- Opening Delimiter -

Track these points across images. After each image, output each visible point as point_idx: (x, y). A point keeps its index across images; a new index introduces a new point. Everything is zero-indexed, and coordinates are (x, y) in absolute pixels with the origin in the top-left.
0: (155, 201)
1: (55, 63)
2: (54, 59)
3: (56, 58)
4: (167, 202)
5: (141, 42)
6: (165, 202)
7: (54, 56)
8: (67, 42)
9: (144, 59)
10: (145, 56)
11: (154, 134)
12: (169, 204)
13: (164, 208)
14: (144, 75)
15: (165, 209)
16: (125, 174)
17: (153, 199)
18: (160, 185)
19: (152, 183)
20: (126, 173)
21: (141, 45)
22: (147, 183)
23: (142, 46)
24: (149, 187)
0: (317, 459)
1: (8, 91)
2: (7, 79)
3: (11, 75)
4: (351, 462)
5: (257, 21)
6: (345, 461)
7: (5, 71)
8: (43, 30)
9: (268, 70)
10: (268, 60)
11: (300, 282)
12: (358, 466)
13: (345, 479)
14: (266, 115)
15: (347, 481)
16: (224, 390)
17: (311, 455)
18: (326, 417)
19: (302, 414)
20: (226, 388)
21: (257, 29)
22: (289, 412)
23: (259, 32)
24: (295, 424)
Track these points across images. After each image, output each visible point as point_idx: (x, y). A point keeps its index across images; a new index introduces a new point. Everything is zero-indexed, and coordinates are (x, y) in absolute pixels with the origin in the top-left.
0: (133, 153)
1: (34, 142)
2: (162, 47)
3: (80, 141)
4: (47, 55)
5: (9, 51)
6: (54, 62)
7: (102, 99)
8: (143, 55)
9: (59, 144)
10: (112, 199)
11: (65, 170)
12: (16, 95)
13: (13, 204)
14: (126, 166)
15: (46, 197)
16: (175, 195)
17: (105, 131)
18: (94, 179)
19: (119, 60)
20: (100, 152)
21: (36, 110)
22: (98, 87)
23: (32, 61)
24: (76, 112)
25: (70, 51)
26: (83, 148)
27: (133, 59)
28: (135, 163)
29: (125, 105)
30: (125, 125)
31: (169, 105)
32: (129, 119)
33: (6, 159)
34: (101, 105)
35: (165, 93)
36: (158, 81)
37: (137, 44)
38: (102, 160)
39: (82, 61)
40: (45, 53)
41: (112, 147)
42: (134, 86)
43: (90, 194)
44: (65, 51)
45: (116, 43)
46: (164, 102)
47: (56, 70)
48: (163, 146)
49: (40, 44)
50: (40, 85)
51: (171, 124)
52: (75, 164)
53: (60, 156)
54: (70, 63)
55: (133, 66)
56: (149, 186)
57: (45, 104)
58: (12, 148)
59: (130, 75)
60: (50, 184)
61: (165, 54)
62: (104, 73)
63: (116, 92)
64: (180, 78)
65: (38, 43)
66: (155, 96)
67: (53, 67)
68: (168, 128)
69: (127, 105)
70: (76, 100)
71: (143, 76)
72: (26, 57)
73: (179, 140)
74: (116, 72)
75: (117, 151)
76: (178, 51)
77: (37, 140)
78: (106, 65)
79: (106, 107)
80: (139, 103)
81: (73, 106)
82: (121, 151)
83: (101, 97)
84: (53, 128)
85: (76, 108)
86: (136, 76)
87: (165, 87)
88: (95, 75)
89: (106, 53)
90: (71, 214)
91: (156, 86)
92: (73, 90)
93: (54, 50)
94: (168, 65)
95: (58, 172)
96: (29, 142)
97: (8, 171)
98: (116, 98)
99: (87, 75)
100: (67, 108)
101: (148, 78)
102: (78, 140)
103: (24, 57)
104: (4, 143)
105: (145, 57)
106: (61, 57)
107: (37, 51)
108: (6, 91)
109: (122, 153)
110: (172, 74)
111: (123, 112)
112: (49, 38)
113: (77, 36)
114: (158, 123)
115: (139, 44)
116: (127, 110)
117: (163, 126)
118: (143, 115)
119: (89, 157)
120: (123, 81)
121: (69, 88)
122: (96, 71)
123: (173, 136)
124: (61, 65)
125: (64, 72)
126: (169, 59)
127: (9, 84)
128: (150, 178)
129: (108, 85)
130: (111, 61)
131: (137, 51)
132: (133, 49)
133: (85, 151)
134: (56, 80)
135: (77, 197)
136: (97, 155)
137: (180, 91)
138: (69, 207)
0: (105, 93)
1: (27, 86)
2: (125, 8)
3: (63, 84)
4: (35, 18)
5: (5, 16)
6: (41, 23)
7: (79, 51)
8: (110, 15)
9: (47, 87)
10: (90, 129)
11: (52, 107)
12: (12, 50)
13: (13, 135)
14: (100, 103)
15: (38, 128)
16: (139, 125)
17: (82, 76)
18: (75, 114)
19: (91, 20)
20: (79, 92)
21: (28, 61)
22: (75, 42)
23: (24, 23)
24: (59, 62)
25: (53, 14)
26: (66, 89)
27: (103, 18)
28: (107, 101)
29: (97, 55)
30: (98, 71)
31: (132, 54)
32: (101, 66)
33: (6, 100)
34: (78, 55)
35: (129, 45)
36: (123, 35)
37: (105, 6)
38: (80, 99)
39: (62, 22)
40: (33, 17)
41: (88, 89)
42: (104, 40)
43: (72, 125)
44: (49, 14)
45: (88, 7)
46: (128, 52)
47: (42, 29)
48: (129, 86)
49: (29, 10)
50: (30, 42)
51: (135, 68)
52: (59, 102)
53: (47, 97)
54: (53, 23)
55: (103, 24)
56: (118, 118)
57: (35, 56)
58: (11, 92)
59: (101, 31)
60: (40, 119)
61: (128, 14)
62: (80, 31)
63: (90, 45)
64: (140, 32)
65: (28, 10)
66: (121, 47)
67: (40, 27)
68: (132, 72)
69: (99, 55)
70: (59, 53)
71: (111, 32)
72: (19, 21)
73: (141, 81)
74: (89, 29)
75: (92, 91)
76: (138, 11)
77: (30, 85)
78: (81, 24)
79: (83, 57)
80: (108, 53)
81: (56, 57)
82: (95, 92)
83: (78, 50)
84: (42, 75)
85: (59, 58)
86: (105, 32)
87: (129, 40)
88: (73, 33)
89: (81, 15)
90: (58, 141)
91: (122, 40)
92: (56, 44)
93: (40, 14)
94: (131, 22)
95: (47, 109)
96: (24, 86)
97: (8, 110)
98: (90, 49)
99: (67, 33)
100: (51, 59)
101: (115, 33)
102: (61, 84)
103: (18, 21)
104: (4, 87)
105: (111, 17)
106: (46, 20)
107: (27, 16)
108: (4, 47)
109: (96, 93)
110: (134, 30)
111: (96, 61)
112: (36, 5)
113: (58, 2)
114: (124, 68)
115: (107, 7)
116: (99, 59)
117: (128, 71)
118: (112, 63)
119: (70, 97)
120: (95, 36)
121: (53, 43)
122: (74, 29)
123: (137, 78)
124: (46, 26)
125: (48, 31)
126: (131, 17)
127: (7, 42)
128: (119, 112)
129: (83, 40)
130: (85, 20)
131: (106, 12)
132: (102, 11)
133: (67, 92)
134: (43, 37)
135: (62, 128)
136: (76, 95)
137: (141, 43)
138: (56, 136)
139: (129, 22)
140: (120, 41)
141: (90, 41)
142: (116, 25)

- Closing Delimiter -

■ **Directions for this task**
Reproduce the listing above in full, replacing "zero-indexed" with "0-based" wherever it occurs and leaving everything else unchanged.

■ **Response**
Track these points across images. After each image, output each visible point as point_idx: (x, y). A point keeps its index across images; a new index introduces a new point. Everything is 0-based, and coordinates are (x, y) in absolute pixels with the origin in the top-left.
0: (155, 201)
1: (55, 63)
2: (54, 59)
3: (56, 58)
4: (167, 202)
5: (141, 42)
6: (165, 202)
7: (54, 56)
8: (67, 42)
9: (144, 59)
10: (145, 56)
11: (154, 134)
12: (169, 204)
13: (164, 208)
14: (144, 75)
15: (165, 209)
16: (125, 174)
17: (153, 199)
18: (160, 185)
19: (152, 183)
20: (126, 173)
21: (141, 45)
22: (147, 183)
23: (142, 46)
24: (149, 187)
0: (317, 459)
1: (8, 91)
2: (7, 79)
3: (11, 75)
4: (351, 462)
5: (257, 21)
6: (345, 461)
7: (5, 71)
8: (43, 30)
9: (268, 70)
10: (268, 60)
11: (300, 282)
12: (358, 466)
13: (345, 479)
14: (266, 115)
15: (347, 481)
16: (224, 390)
17: (311, 455)
18: (326, 417)
19: (302, 414)
20: (226, 388)
21: (257, 29)
22: (289, 412)
23: (259, 32)
24: (295, 424)
Track these points across images. After each image, output each visible point as point_idx: (x, y). A point keeps its index across images; a new index introduces a new point. Everything is 0-based, and coordinates are (x, y) in absolute pixels with the origin in the top-left.
0: (133, 153)
1: (34, 142)
2: (162, 47)
3: (80, 141)
4: (47, 55)
5: (9, 51)
6: (54, 62)
7: (102, 99)
8: (143, 55)
9: (59, 144)
10: (112, 199)
11: (65, 170)
12: (16, 95)
13: (13, 204)
14: (126, 166)
15: (46, 197)
16: (175, 195)
17: (105, 131)
18: (94, 179)
19: (119, 60)
20: (100, 152)
21: (36, 110)
22: (98, 87)
23: (32, 61)
24: (76, 112)
25: (70, 51)
26: (83, 148)
27: (133, 59)
28: (135, 163)
29: (125, 105)
30: (125, 125)
31: (169, 105)
32: (129, 119)
33: (6, 159)
34: (101, 105)
35: (165, 93)
36: (158, 81)
37: (137, 44)
38: (102, 160)
39: (82, 61)
40: (45, 53)
41: (112, 147)
42: (134, 86)
43: (90, 194)
44: (65, 51)
45: (116, 43)
46: (164, 102)
47: (56, 70)
48: (163, 146)
49: (40, 44)
50: (40, 85)
51: (171, 124)
52: (75, 164)
53: (60, 156)
54: (70, 63)
55: (133, 66)
56: (149, 186)
57: (45, 104)
58: (12, 148)
59: (130, 75)
60: (50, 184)
61: (165, 54)
62: (104, 73)
63: (116, 92)
64: (180, 78)
65: (38, 43)
66: (155, 96)
67: (53, 67)
68: (168, 128)
69: (127, 105)
70: (76, 100)
71: (143, 76)
72: (26, 57)
73: (179, 140)
74: (116, 72)
75: (117, 151)
76: (178, 51)
77: (37, 140)
78: (106, 65)
79: (106, 107)
80: (139, 103)
81: (73, 106)
82: (121, 151)
83: (101, 97)
84: (53, 128)
85: (76, 108)
86: (136, 76)
87: (165, 87)
88: (95, 75)
89: (106, 53)
90: (71, 214)
91: (156, 86)
92: (73, 90)
93: (54, 50)
94: (168, 65)
95: (58, 172)
96: (29, 142)
97: (8, 171)
98: (116, 98)
99: (87, 75)
100: (67, 108)
101: (148, 78)
102: (78, 140)
103: (24, 57)
104: (4, 143)
105: (145, 57)
106: (61, 57)
107: (37, 51)
108: (6, 91)
109: (122, 153)
110: (172, 74)
111: (123, 112)
112: (49, 38)
113: (77, 36)
114: (158, 123)
115: (139, 44)
116: (127, 110)
117: (163, 126)
118: (143, 115)
119: (89, 157)
120: (123, 81)
121: (69, 88)
122: (96, 71)
123: (173, 136)
124: (61, 65)
125: (64, 72)
126: (169, 59)
127: (9, 84)
128: (150, 178)
129: (108, 85)
130: (111, 61)
131: (137, 51)
132: (133, 49)
133: (85, 151)
134: (56, 80)
135: (77, 197)
136: (97, 155)
137: (180, 91)
138: (69, 207)
0: (105, 93)
1: (27, 86)
2: (125, 8)
3: (63, 84)
4: (35, 18)
5: (5, 16)
6: (41, 23)
7: (79, 51)
8: (110, 15)
9: (47, 87)
10: (90, 129)
11: (52, 107)
12: (12, 50)
13: (13, 135)
14: (100, 103)
15: (38, 128)
16: (139, 125)
17: (82, 76)
18: (75, 114)
19: (91, 20)
20: (79, 92)
21: (28, 61)
22: (75, 42)
23: (24, 23)
24: (59, 62)
25: (53, 14)
26: (66, 89)
27: (103, 18)
28: (107, 101)
29: (97, 55)
30: (98, 71)
31: (132, 54)
32: (101, 66)
33: (6, 100)
34: (78, 55)
35: (129, 45)
36: (123, 35)
37: (105, 6)
38: (80, 99)
39: (62, 22)
40: (33, 17)
41: (88, 89)
42: (104, 40)
43: (72, 125)
44: (49, 14)
45: (88, 7)
46: (128, 52)
47: (42, 29)
48: (129, 86)
49: (29, 10)
50: (30, 42)
51: (135, 68)
52: (59, 102)
53: (47, 97)
54: (53, 23)
55: (103, 24)
56: (118, 118)
57: (35, 56)
58: (11, 92)
59: (101, 31)
60: (40, 119)
61: (128, 14)
62: (80, 31)
63: (90, 45)
64: (140, 32)
65: (28, 10)
66: (121, 47)
67: (40, 27)
68: (132, 72)
69: (99, 55)
70: (59, 53)
71: (111, 32)
72: (19, 21)
73: (141, 81)
74: (89, 29)
75: (92, 91)
76: (138, 11)
77: (30, 85)
78: (81, 24)
79: (83, 57)
80: (108, 53)
81: (56, 57)
82: (95, 92)
83: (78, 50)
84: (42, 75)
85: (59, 58)
86: (105, 32)
87: (129, 40)
88: (73, 33)
89: (81, 15)
90: (58, 141)
91: (122, 40)
92: (56, 44)
93: (40, 14)
94: (131, 22)
95: (47, 109)
96: (24, 86)
97: (8, 110)
98: (90, 49)
99: (67, 33)
100: (51, 59)
101: (115, 33)
102: (61, 84)
103: (18, 21)
104: (4, 87)
105: (111, 17)
106: (46, 20)
107: (27, 16)
108: (4, 47)
109: (96, 93)
110: (134, 30)
111: (96, 61)
112: (36, 5)
113: (58, 2)
114: (124, 68)
115: (107, 7)
116: (99, 59)
117: (128, 71)
118: (112, 63)
119: (70, 97)
120: (95, 36)
121: (53, 43)
122: (74, 29)
123: (137, 78)
124: (46, 26)
125: (48, 31)
126: (131, 17)
127: (7, 42)
128: (119, 112)
129: (83, 40)
130: (85, 20)
131: (106, 12)
132: (102, 11)
133: (67, 92)
134: (43, 37)
135: (62, 128)
136: (76, 95)
137: (141, 43)
138: (56, 136)
139: (129, 22)
140: (120, 41)
141: (90, 41)
142: (116, 25)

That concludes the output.